● **DOCUMENT EXTRACT**
******

Understanding Eye Inflammation In Rabbits
Eye inflammation, known as uveitis, typically affects the front of the eye in rabbits. It can occur at any age and is often caused by bacteria. Other causes include injury that leads to ulceration of the cornea, environmental irritants and autoimmune conditions, which can cause your rabbit's immune system to attack any part of their body and trigger inflammation. Here's an overview of the symptoms, diagnosis and treatment approach for eye inflammation in rabbits:
In addition to appearing red and swollen, the affected eye can become sensitive to light and pink bumps can sometimes develop on the iris. The pupil can also constrict and your rabbit will experience pain and discomfort. Rabbits experiencing pain tend to become withdrawn and may spend a lot of their time hiding in their hutch. They will also show an unwillingness to be handled and may go off their food.
Diagnosis And Treatment Approach
A vet will examine your rabbit's eyes and carry out a few tests to ensure there's nothing more serious causing your rabbit's symptoms, such as a build-up of pressure from a tumour. They will use tonometry, which measures pressure in your rabbit's eyes by blowing puffs of air directly into each eye. Additionally, a dye may be used to allow the vet to get a better look at all the parts of your rabbit's eyes. The dye highlights blood vessels, and allows clearer photographs to be taken using a medical imaging technique known as angiography. A sample of the cells around the eye will be collected and analysed for the presence of bacteria, which will help the vet prescribe effective medication.

******

● **AVAILABLE DATA**
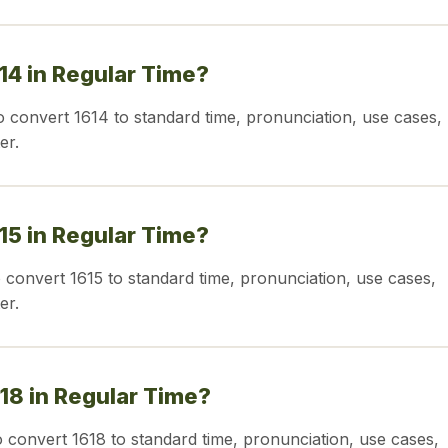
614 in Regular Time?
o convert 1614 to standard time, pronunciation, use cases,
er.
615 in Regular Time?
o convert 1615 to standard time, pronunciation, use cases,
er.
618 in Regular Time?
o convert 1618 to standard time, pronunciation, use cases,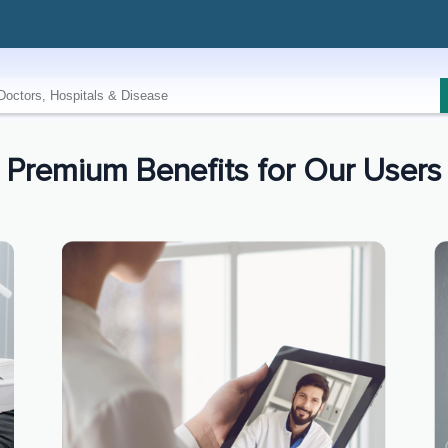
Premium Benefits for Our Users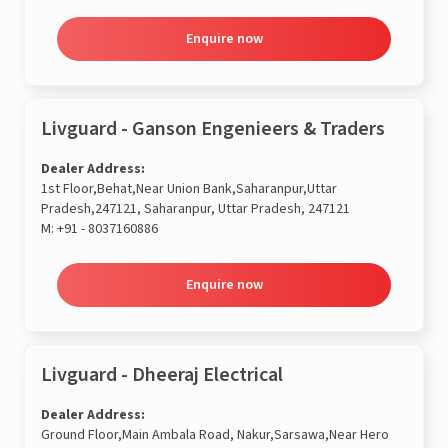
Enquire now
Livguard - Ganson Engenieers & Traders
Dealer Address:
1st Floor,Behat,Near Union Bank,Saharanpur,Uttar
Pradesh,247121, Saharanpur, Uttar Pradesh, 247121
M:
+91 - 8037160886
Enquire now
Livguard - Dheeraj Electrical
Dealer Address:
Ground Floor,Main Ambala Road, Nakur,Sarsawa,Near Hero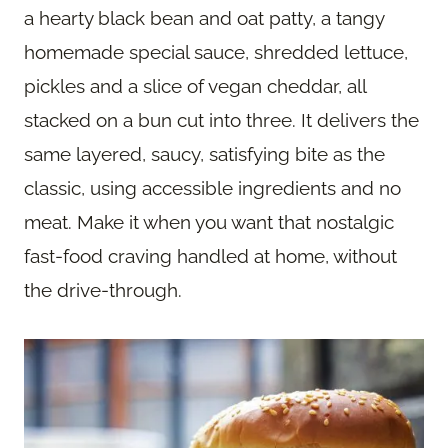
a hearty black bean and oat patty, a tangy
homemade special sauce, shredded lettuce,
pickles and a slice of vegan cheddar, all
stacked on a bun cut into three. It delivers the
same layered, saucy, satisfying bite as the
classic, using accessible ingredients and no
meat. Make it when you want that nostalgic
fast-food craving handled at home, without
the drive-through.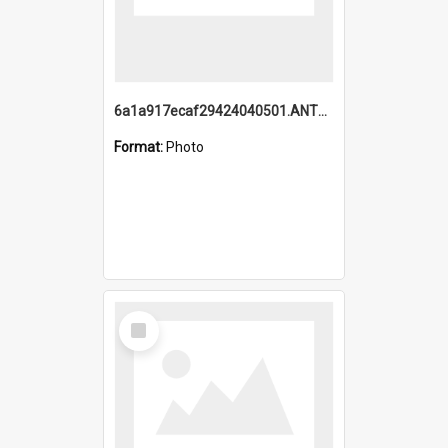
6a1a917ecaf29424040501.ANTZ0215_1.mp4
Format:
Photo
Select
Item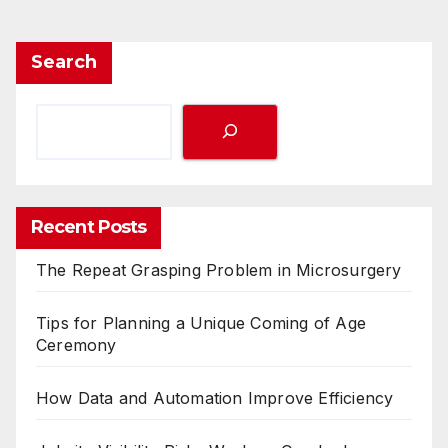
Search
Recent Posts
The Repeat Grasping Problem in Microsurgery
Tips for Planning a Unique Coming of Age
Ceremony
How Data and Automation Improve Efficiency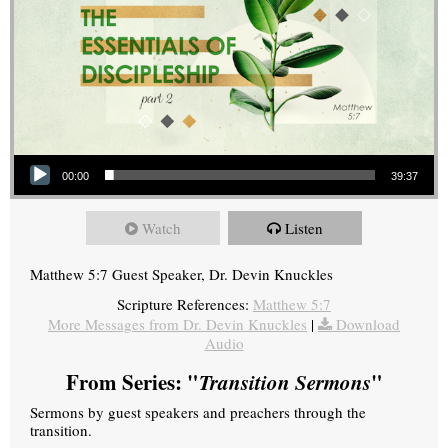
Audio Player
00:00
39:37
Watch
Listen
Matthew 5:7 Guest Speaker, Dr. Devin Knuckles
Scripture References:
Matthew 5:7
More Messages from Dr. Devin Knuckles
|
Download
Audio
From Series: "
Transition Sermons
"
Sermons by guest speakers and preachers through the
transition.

******

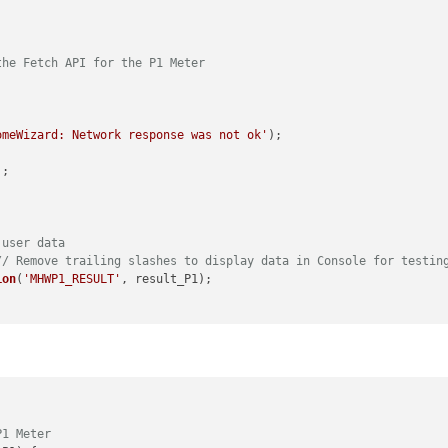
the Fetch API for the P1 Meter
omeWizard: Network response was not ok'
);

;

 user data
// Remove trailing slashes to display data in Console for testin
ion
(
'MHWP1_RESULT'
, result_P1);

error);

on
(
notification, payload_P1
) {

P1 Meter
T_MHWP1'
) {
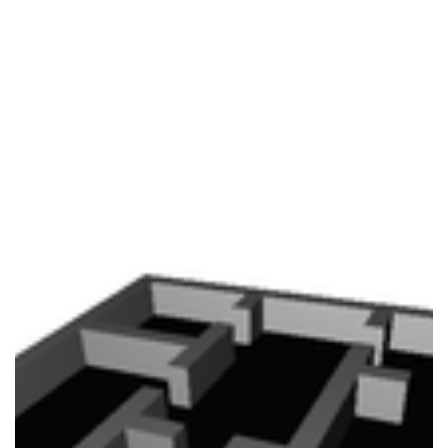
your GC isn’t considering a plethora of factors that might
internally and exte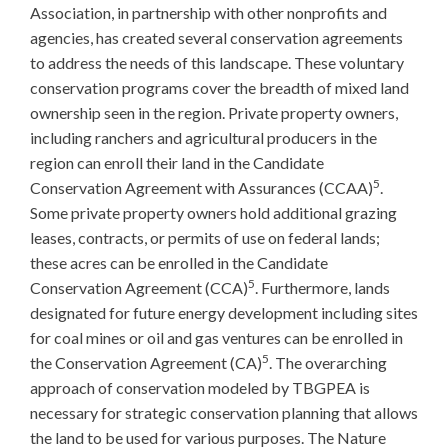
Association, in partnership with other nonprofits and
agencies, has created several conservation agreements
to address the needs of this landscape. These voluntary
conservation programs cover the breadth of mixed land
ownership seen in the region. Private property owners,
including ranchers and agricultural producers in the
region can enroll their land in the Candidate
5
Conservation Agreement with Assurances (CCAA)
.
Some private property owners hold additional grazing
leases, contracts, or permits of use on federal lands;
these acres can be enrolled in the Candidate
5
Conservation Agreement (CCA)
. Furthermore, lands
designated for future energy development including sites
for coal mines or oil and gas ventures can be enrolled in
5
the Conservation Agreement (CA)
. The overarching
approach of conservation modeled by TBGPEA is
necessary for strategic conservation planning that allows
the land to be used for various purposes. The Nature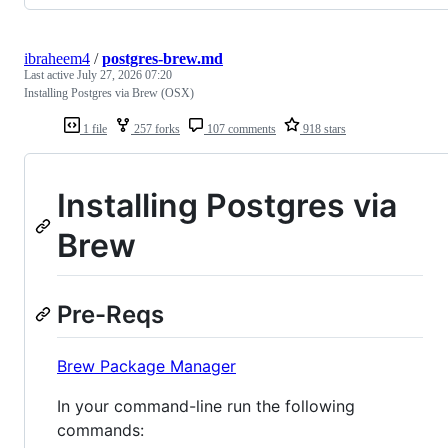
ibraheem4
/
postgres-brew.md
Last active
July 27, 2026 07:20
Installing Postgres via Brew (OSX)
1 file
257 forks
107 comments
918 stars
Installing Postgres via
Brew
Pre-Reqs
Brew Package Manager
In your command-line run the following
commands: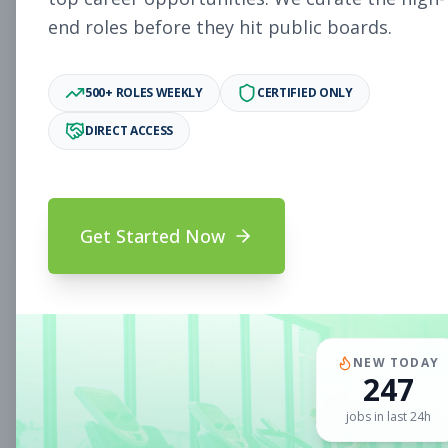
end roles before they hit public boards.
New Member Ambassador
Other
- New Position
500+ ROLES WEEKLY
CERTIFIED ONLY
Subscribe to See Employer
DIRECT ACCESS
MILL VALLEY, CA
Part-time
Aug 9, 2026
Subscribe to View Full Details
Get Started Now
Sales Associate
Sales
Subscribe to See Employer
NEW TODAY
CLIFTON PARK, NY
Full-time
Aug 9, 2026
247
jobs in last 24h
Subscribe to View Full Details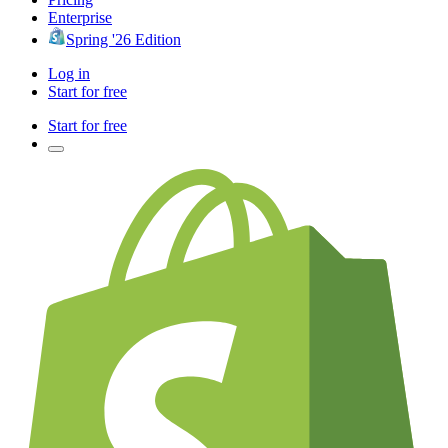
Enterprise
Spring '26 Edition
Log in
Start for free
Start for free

******

● **PROMPT**
Please pick up the article on eye inflammation in rabbits where it ends and keep writing.

● **ANSWER BOX**
Once diagnosed, the vet will outline a treatment plan. Unless your rabbit's symptoms are severe, they can be treated at home, and a short course of anti-inflammatories will be prescribed to bring down the swelling. The cause of the inflammation will then be treated with antibiotics and eye drops to cleanse your rabbit's eyes. If your rabbit has an autoimmune condition, a long course of anti-inflammatories may be necessary, and your vet may prescribe an immunosuppressant to prevent their immune system continuing to attack their body. In cases of severe bacterial infection, it may be necessary for your rabbit's lens to be surgically removed due to scarring and irreversible damage. This is not as bad as it sounds, as a rabbit's lens can regenerate spontaneously.
If your rabbit has any of the symptoms listed above, or if you have any concerns about their eye health, schedule an appointment with your vet as soon as possible.